Seedance 2.0 Multimodal Video Support

· Update

1. Seedance 2.0 Model Access

This model is currently available for Enterprise users only.

Seedance 2.0 multimodal reference-to-video supports reference images (0–9), reference videos (0–3), reference audio clips (0–3), and optional text prompts.

2. Prompt Guidelines

Chinese and English prompts are supported. For best results, we recommend keeping Chinese prompts under 500 characters and English prompts under 1,000 words. Overly long prompts may scatter key information, causing the model to miss details or focus only on partial instructions.

3. Image Input Requirements

Supported formats: JPEG, PNG, WEBP, BMP, TIFF, and GIF.

Aspect ratio: 0.4–2.5.

Width and height: 300–6,000 px.

File size: each image must be under 30 MB. The total request body must not exceed 64 MB. Avoid Base64 encoding for large files.

Image count: 1 image for first-frame image-to-video, 2 images for first-and-last-frame image-to-video, and 1–9 images for Seedance 2.0 multimodal reference-to-video.

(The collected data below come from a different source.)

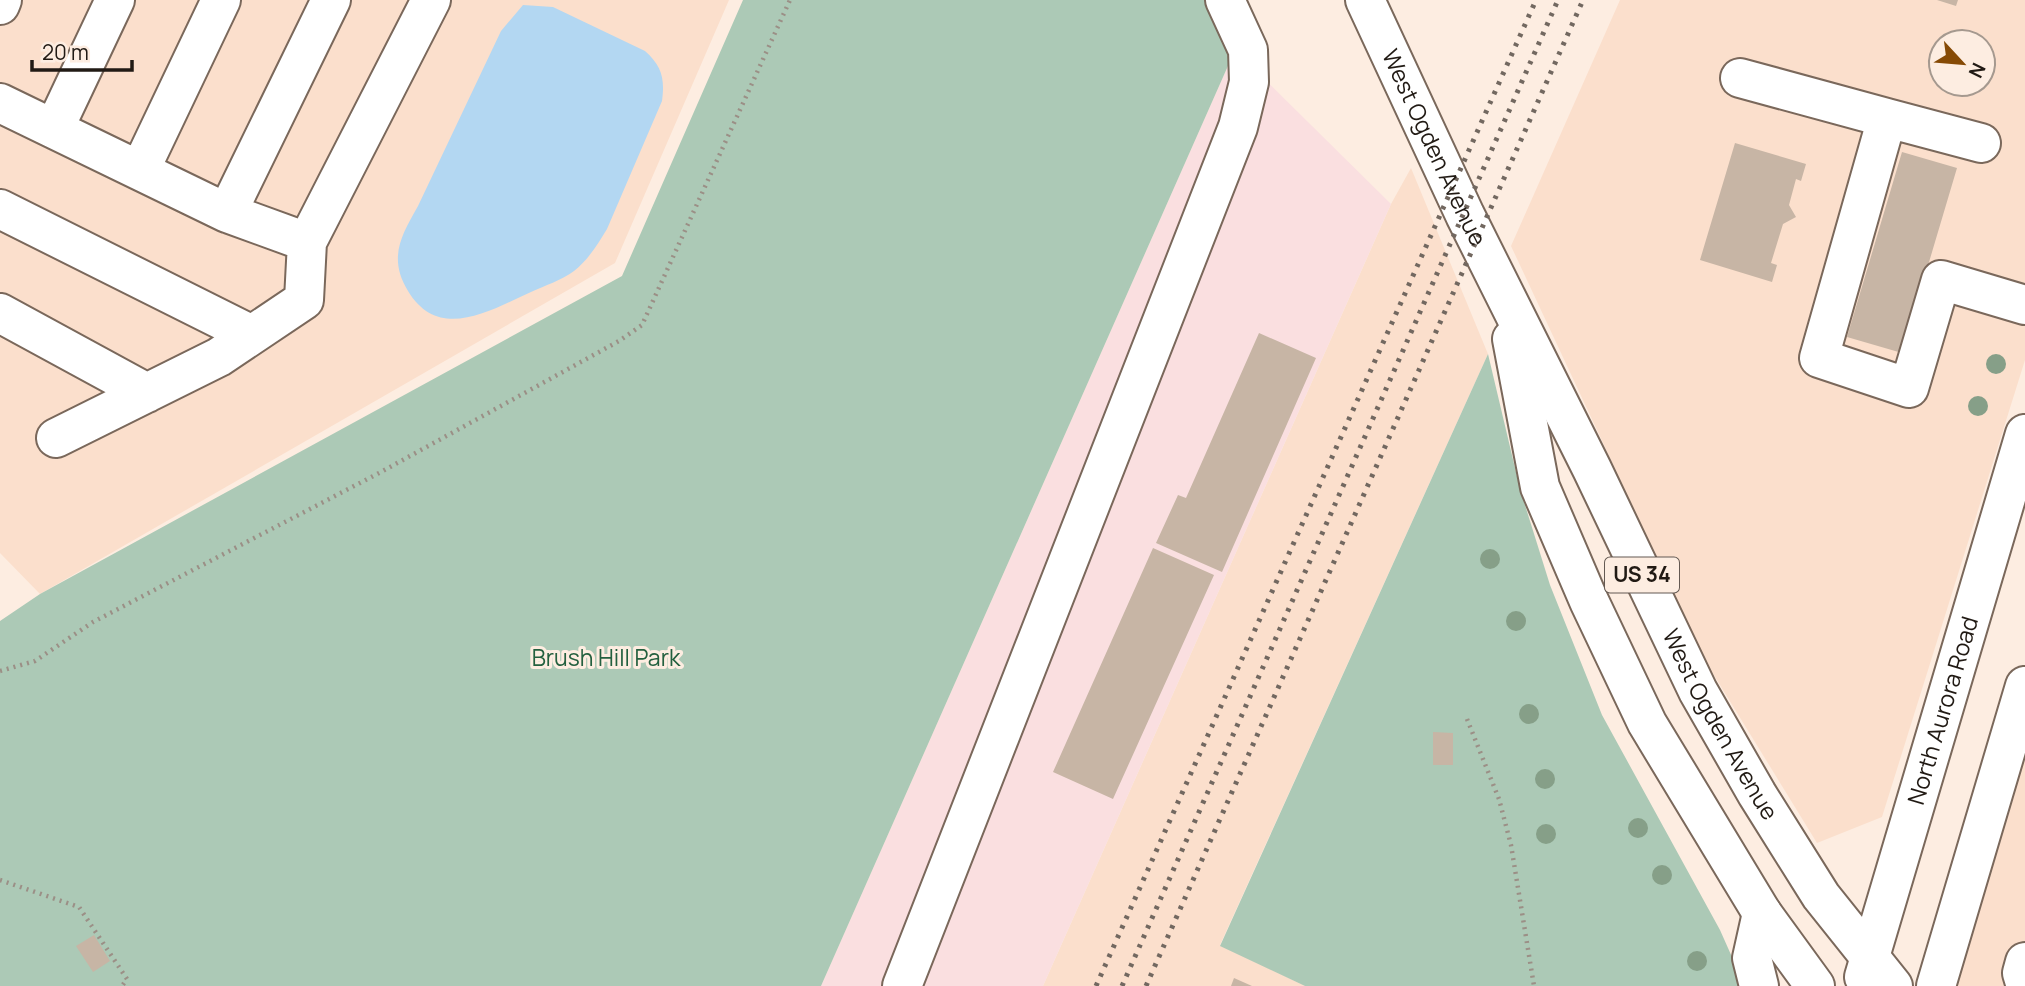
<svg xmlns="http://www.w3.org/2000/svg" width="2025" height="986" viewBox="0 0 2025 986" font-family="Manrope,sans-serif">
  <rect width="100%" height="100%" fill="#fdede1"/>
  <path fill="#fbdfcc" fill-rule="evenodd" d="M0 0H729L615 263 40 594 0 553Z
    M1620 0H2025V360L1882 817 1817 843 1704 659 1511 246ZM1941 42H1983V84H1941Z
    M1411 168 1488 354 1220 945 1305 986H1043L1391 204Z
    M2025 738V986H1955Z"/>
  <path fill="#fadfe0" d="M1235 50 1391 204 1043 986H821Z"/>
  <path fill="#acc9b6" d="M743 0H1211L1235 50 821 986H0V621L40 594 622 276Z
    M1488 354 1520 489 1550 585 1602 715 1720 930 1736 966 1741 986H1305L1220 946Z"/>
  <path fill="#b3d7f2" d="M523 5 553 7 645 51C662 66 665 79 662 101L607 229C598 244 588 260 574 271 562 280 544 286 531 292 489 311 439 342 408 291 388 258 401 236 418 206L501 31Z"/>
  <path fill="#c7b5a5" d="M1937 0H1958L1956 6Z
    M1735 143 1806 164 1801 181 1796 179 1789 205 1796 217 1783 224 1771 263 1777 265 1772 282 1700 260Z
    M1902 152 1957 168 1902 353 1847 337Z
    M1259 333 1316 358 1222 572 1156 543 1178 495 1186 498Z
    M1153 548 1214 575 1113 799 1053 772Z
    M1433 732 1453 733V765H1433Z
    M94 935 110 961 93 972 76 946Z
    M1234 978 1252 986H1231Z"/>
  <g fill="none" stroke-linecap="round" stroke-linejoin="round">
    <defs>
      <path id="minor" d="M0 5 2 0
        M1740 78 1887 118
        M0 103 227 213
        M54 129 115 0
        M1981 143 1887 118 1819 358 1909 388 1941 280 2025 305
        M140 170 221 0
        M0 209 252 335
        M307 242 227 213 331 0
        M0 313 147 393
        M56 438 219 357 304 300 307 242 431 0
        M2025 962 2022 973 2025 983
        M902 986 1238 127 1249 82 1248 50 1225 0"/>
      <g id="major">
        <path id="s1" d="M1365 0 1465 215 1592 469 1698 691 1757 794 1821 896 1893 986"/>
        <path d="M1512 339 1540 487 1589 601 1647 723 1762 913 1815 986"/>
        <path id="s2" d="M1864 977 2025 434"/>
        <path d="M1759 986 1752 958 1762 913"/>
        <path d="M1936 986 2025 686"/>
      </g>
    </defs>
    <use href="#minor" stroke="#7a685b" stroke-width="42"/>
    <use href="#major" stroke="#7a685b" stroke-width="42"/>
    <path stroke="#9b8f86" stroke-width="4.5" stroke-dasharray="2 5" stroke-linecap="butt" d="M0 671 35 661 93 622 381 472 619 341 642 325 790 0
      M1467 719 1499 799 1511 845 1534 986
      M0 880 79 907 127 979 122 986"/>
    <use href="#minor" stroke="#fff" stroke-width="38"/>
    <use href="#major" stroke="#fff" stroke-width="38"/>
    <path stroke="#726860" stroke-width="5" stroke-dasharray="3.5 7" stroke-linecap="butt" d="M1096 986 1536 0
      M1122 986 1558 0
      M1146 986 1583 0"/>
  </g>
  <g fill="#869f88">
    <circle cx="1996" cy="364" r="10"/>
    <circle cx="1978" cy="406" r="10"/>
    <circle cx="1490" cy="559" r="10"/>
    <circle cx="1516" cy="621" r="10"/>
    <circle cx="1529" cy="714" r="10"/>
    <circle cx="1545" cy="779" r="10"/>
    <circle cx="1638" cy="828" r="10"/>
    <circle cx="1546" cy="834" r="10"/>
    <circle cx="1662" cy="875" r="10"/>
    <circle cx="1697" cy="961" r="10"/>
  </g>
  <g text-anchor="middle" stroke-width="6" stroke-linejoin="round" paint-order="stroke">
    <rect fill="#fdede1" stroke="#635952" stroke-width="2" x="1605" y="557.5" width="74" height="35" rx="5"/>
    <g font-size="21" font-weight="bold" fill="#211a14">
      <text x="1642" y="582">US 34</text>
    </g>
    <g font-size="23" fill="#211a14" stroke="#fdede1">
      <text dy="8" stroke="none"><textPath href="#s1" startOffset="163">West Ogden Avenue</textPath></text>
      <text dy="8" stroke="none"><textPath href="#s2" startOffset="278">North Aurora Road</textPath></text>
      <text dy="8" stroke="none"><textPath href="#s1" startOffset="807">West Ogden Avenue</textPath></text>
    </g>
    <g font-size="23" fill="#24603f" stroke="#fdede1">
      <text x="606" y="666">Brush Hill Park</text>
    </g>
  </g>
  <g transform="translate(1962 63) rotate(116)"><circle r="33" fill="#fdede1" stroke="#a5998f" stroke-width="2"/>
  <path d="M0-5L12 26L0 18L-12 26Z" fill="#864a05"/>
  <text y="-10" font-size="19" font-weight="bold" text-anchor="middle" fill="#211a14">N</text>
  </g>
  <path d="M32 60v10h100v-10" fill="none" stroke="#211a14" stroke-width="3.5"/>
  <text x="42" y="60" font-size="21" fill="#211a14" stroke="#fdede1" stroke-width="5" paint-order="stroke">20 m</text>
</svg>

4. Video Input Requirements

Supported formats: MP4 and MOV.

Resolution: 480p or 720p.

Duration: each video must be 2–15 seconds. Up to 3 reference videos can be used, with a total duration of no more than 15 seconds.

Aspect ratio: 0.4–2.5.

Width and height: 300–6,000 px.

Frame pixels: 409,600–927,408 pixels. For example, 640 × 640 meets the minimum, while 834 × 1112 meets the maximum.

File size: each video must be under 50 MB.

Frame rate: 24–60 FPS.

5. Audio Input Requirements

Supported formats: WAV and MP3.

Duration: each audio clip must be 2–15 seconds. Up to 3 reference audio clips can be used, with a total duration of no more than 15 seconds.

File size: each audio clip must be under 15 MB. The total request body must not exceed 64 MB.

6. Check Compliance Before Generation

If your input includes people in images, videos, or audio, run Compliance Check before generation.

7. Generate After Passing Compliance

A green checkmark means the asset has passed detection and is ready for generation.

8. Batch Asset Compliance Check

For large sets of people-related images, videos, or audio clips, run batch asset detection in advance to streamline the compliance workflow.

9. Access the Asset Library

10. Create Asset Group

11. Upload Assets & Check the Stored Status

The Stored status means the asset has passed detection and is ready to use. Uploaded assets can include images, videos, and audio.

Image requirements: JPEG, PNG, WEBP, BMP, TIFF, GIF, HEIC/HEIF; aspect ratio 0.4–2.5; width and height 300–6,000 px; under 30 MB per image.

Video requirements: MP4 or MOV; 480p or 720p; 2–15 seconds per video; aspect ratio 0.4–2.5; width and height 300–6,000 px; total pixels 409,600–927,408; under 50 MB per video; 24–60 FPS.

Audio requirements: WAV or MP3; 2–15 seconds per clip; under 15 MB per audio clip.

12. Open Assets in Video Node

13. Select Asset Group

14. Pick a Virtual Portrait

15. Use Approved Image in Video Node

The video node will display compliant assets that are ready to use.